## Questions to answer
**1.** Decide whether each of the following statements agrees with the arrows thread below. For each one, answer yes or no and quote the words from the thread that settle it. (a) bowboy0 shoots Goldtip arrows and no other brand. (b) Jared Les is using Gold Tip arrows for hunting this year. (c) CA_Rcher12 is sticking with Eastons now.
**2.** Reproduce word for word the part of the arrows thread below starting with "## Rory/MO (Jan" and going on through "dozen of those.".

## Text segment
# Arrows?



## kegan (Aug 28, 2006)

Birch dowel arrows I make up myself.


----------



## master hunter (Oct 9, 2007)

gold tip target/3d and carbon express for hunting


----------



## BIGBC (Jan 29, 2007)

Easton Axis FMJ's
Easton Cobalt 2314's
Easton ACC's
Easton Lightspeed's


----------



## bowboy0 (May 19, 2007)

I shoot only Goldtip and love them! 
Indoors: Triple X pros/30X pros
3D: Triple X Pros 26.5/Ultralight Pro 22 series
Field/FITA: Ultra Light Pro 400 
Hunting: 35/55 Pro Hunter/CAA 400

Jake


----------



## Jared Les (Jun 22, 2008)

Primarily Gold Tip but I'm using Radial X-weaves for hunting this year.


----------



## rpford53 (Jul 21, 2006)

Radail X-Weaves Pros for me.


----------



## midwesthunter95 (Feb 10, 2009)

*Arrows*

Easton ST. Epic for me...love em


----------



## NocBuster (Jan 5, 2009)

Easton 340 FMJ's
Carbon Express Maxima Hunters 350's


----------



## rascal (Jul 13, 2004)

Victory V-Force for hunting
Victory X-Ringers HV's for target
Victory Nano's for target


----------



## Elixir86 (Feb 23, 2009)

*Epic*

Easton ST Epic Nfused 500s, amazing arrows!


----------



## Wolfey (Aug 12, 2008)

Easton axis N-fused 400s


----------



## BWiz (Dec 15, 2008)

Easton ST Axis 340's for me, CE Maximas shoot well for me too.


----------



## tru-force ss (Mar 25, 2008)

Vctory Vx-22hv-3D
Victory Vx-22-hunting/indoor


----------



## Irishrobin (Oct 21, 2006)

Easton ST epic


----------



## Rory/MO (Jan 13, 2008)

3-49 ACCs


----------



## CA_Rcher12 (Oct 28, 2004)

I've used Gold Tips and CX but I'm sticking with Eastons now. I think I'm on my fourth dozen of those.


----------



## SupraTT (Dec 18, 2007)

Radial X weave pros


----------



## whoa (Apr 5, 2004)

Easton
Fat Boys,lightspeeds,Axis and X7's


----------



## XCalibre (Aug 31, 2006)

rascal said:


> Victory V-Force for hunting
> Victory X-Ringers HV's for target
> Victory Nano's for target


i can't find those Victory Nanos on their website. are you sure that you don't mean CX Nanos?


----------



## hoytboy101 (Dec 17, 2007)

XCalibre said:


> i can't find those Victory Nanos on their website. are you sure that you don't mean CX Nanos?


No victory just came out with those arrows.

## Data for review
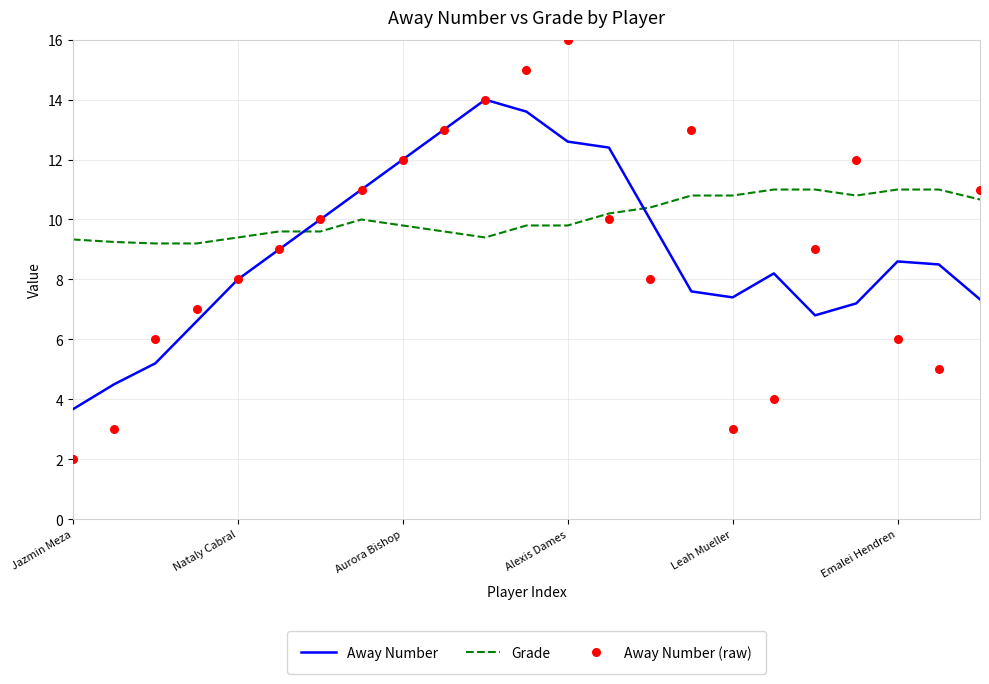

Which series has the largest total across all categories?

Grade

---

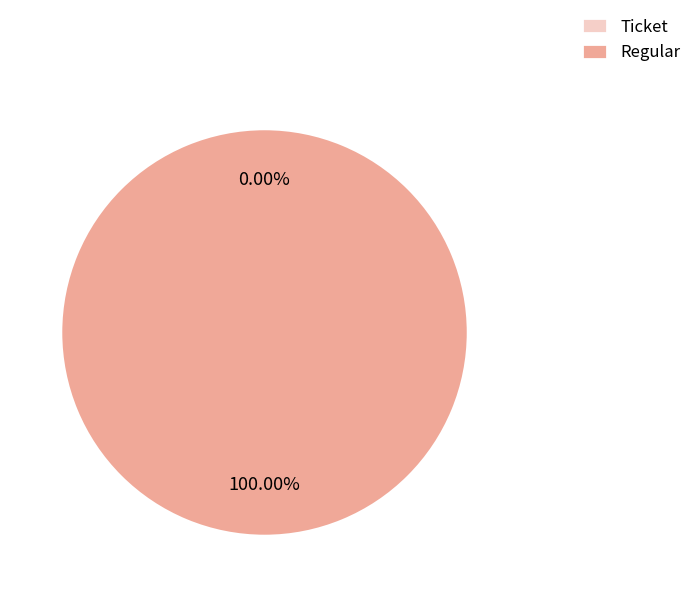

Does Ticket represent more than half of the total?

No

## Answers to this exercise
**1.**
(a) Yes: "I shoot only Goldtip and love them!"
(b) No: "I'm using Radial X-weaves for hunting this year."
(c) Yes: "I'm sticking with Eastons now."

**2.**
## Rory/MO (Jan 13, 2008)

3-49 ACCs


----------



## CA_Rcher12 (Oct 28, 2004)

I've used Gold Tips and CX but I'm sticking with Eastons now. I think I'm on my fourth dozen of those.